## TASK TO CARRY OUT
Using the data below, work out how many lines contain "webovej", and report only that number.

--------------------------------------------------

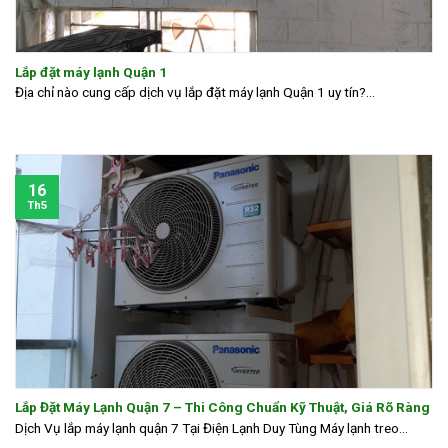
Lắp đặt máy lạnh Quận 1
Địa chỉ nào cung cấp dịch vụ lắp đặt máy lạnh Quận 1 uy tín?...
16
Th5
Lắp Đặt Máy Lạnh Quận 7 – Thi Công Chuẩn Kỹ Thuật, Giá Rõ Ràng
Dịch Vụ lắp máy lạnh quận 7 Tại Điện Lạnh Duy Tùng Máy lạnh treo...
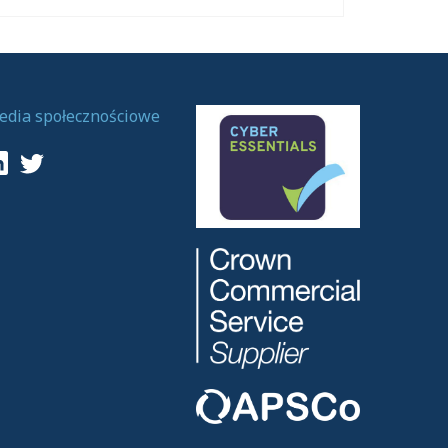
edia społecznościowe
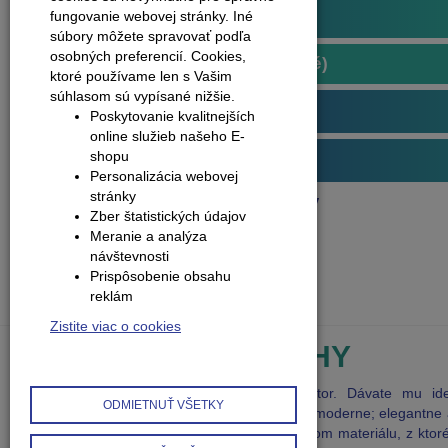
Plávajúce podlahy
fungovanie webovej stránky. Iné
súbory môžete spravovať podľa
osobných preferencií.
Cookies,
Podlahy kompozitné (vinylové)
ktoré používame len s Vašim
súhlasom sú vypísané nižšie.
Obvodové lišty (soklové)
Poskytovanie kvalitnejších
online služieb našeho E-
shopu
Príslušenstvo k podlahám
Personalizácia webovej
stránky
Produkty
Plávajúce podlahy
Zber štatistických údajov
Dlažba, kameň
Meranie a analýza
návštevnosti
Prispôsobenie obsahu
reklám
Zistite viac o cookies
PLÁVAJÚCE PODLAHY
Výberom plávajúcej podlahy definujete priestor. Dávate mu iden
ODMIETNUŤ VŠETKY
Chcete, aby miestnosť pôsobila klasicky alebo moderne; elegantne
uvoľnene a neviazane? Všetko vyjadríte výberom materiálu, z ktor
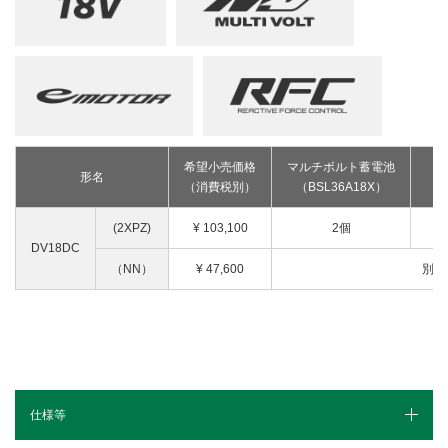
希望小売価格
マルチボルト蓄電池
形名
（消費税別）
（BSL36A18X）
（U
(2XPZ)
¥ 103,100
2個
DV18DC
（NN）
¥ 47,600
別売
仕様等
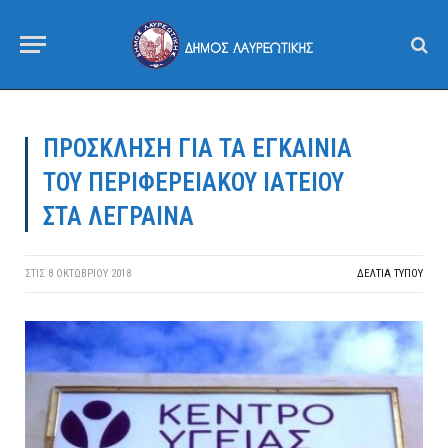
ΠΡΟΣΚΛΗΣΗ ΓΙΑ ΤΑ ΕΓΚΑΙΝΙΑ
ΤΟΥ ΠΕΡΙΦΕΡΕΙΑΚΟΥ ΙΑΤΕΙΟΥ
ΣΤΑ ΛΕΓΡΑΙΝΑ
ΣΤΙΣ
8 ΟΚΤΩΒΡΊΟΥ 2018
ΔΕΛΤΙΑ ΤΥΠΟΥ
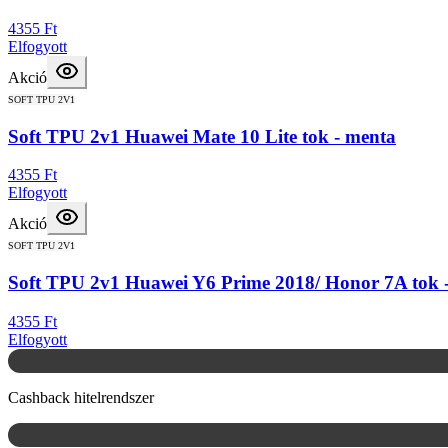
4355 Ft
Elfogyott
Akció
SOFT TPU 2V1
Soft TPU 2v1 Huawei Mate 10 Lite tok - menta
4355 Ft
Elfogyott
Akció
SOFT TPU 2V1
Soft TPU 2v1 Huawei Y6 Prime 2018/ Honor 7A tok -
4355 Ft
Elfogyott
Cashback hitelrendszer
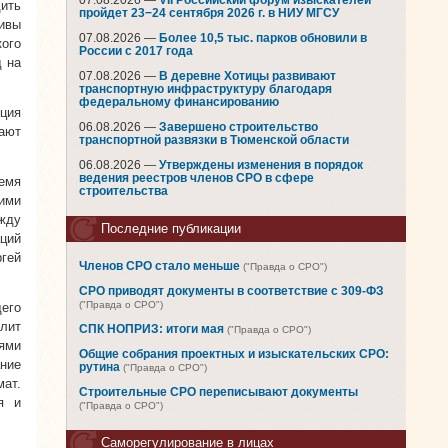
07.08.2026 —
VII Российский форум изыскателей
ить
пройдет 23−24 сентября 2026 г. в НИУ МГСУ
тивы
07.08.2026 —
Более 10,5 тыс. парков обновили в
ого
России с 2017 года
д на
07.08.2026 —
В деревне Хотицы развивают
транспортную инфраструктуру благодаря
федеральному финансированию
ция
06.08.2026 —
Завершено строительство
мают
транспортной развязки в Тюменской области
06.08.2026 —
Утверждены изменения в порядок
ведения реестров членов СРО в сфере
емя
строительства
ими
жду
Последние публикации
аций
гей
Членов СРО стало меньше
("Правда о СРО")
СРО приводят документы в соответствие с 309-ФЗ
("Правда о СРО")
щего
лит
СПК НОПРИЗ: итоги мая
("Правда о СРО")
тями
Общие собрания проектных и изыскательских СРО:
ние
рутина
("Правда о СРО")
мат.
Строительные СРО переписывают документы
я и
("Правда о СРО")
Саморегулирование в лицах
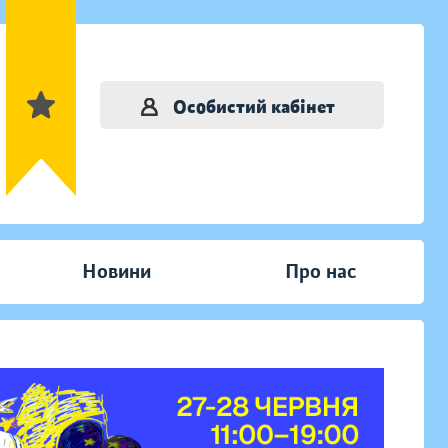
Особистий кабінет
Новини
Про нас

--------------------------------------------------

## ANSWER
2